Through the analysis of differential metabolites in the metabolome, the focus was placed on the metabolites with up-regulated relative content after co-culture, and it was found that the content of some substances with antibacterial activity was up-regulated.In the co-culture and Trichoderma D1 fermentation filtrate metabolome comparison, the metabolite isothiocyanate was up-regulated in the negative ion mode. Some data showed that isothiocyanate in the key decomposition product of glucose in rape had the effect of anti-phytopathogenic fungi. Some key steps in the apoptotic pathway have also been shown to be affected by isothiocyanate: isosulfate may induce apoptosis through the JNK / MAPK signaling pathway [10]. In this chapter, transcriptome sequencing analysis also found that co-culture fermentation filtrate treatment caused changes in the MAPK signaling pathway of Fusarium graminearum; liu Feng [11] found that curcumin and phloretin synergistic application of Staphylococcus aureus antibacterial efficacy of scientific research ; in the positive ion mode, the sterol biosynthesis inhibitor spirocyclam with internal absorption activity can be used to control powdery mildew [12], and 12-cyclomorpholine can also be used as a fungicide [13]; dodecanoic acid has a significant inhibitory effect on the radial growth of mycelia, the production of zoosporangia and the formation and germination of zoospores [14].

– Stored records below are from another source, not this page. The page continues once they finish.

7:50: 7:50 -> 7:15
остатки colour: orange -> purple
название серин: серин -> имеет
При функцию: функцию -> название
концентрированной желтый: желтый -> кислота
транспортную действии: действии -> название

In the co-culture and Metarhizium M3 fermentation filtrate metabolome comparison,in the positive ion mode: indole can be used as an antibacterial substance against Ralstonia solanacearum [15]; 4-Aminobutyric acid (Gaba) can be obtained by plant enrichment, microbial fermentation and other methods. It can be used as a plant growth regulator to help plants resist adversity [16]; as a mature pesticide currently used in the market, osthole can control peach brown rot [17], rice sheath blight [18], rice blast [19], wheat powdery mildew [20], cucumber powdery mildew [21]; penicillic acid has growth inhibitory effect on wheat sharp eyespot and rice sharp eyespot [22]. Studies have shown that the addition of exogenous betaine can improve the disease resistance of apple to apple leaf blight [23], indicating that betaine has a certain role in participating in watermelon resistance to Fusarium wilt [24]. In addition, the contents of metabolites of spirolactam and dodecanoic acid were up-regulated in the two groups, but there was no research on Fusarium graminearum in the current literature. How the co-culture fermentation filtrate affects Fusarium graminearum needs further verification.

Following the KEGG annotation of the metabolites, significant changes were observed in the metabolic pathways of the co-culture fermentation filtrate, compared to the single culture fermentation filtrate of Metarhizium, which served as the control group. The pathways encompassed amino acid biosynthesis, metabolism of alanine, aspartic acid, glutamic acid, and biosynthesis of various secondary metabolites. This suggests that new secondary metabolites might have been introduced or created in the co-culture fermentation filtrate when compared to the single culture fermentation filtrate of Metarhizium. In addition, every metabolite produced by the co-culture and the single culture of the two strains can be separately identified for a more in-depth exploration of the changes in secondary metabolites.

Beyond the presence of antibacterial substances, significant changes were identified in the metabolic pathway - particularly, the synthesis of zeatin - when comparing the monoculture fermentation filtrate of Trichoderma (used as a control group) with the co-culture group (regarded as the treatment group). Numerous studies have elucidated that zeatin serves as an effective plant growth regulator, thus bolstering crop yields and enhancing disease resistance. However, it remains to be validated whether the co-culture fermentation filtrate contributes positively to the growth of corn.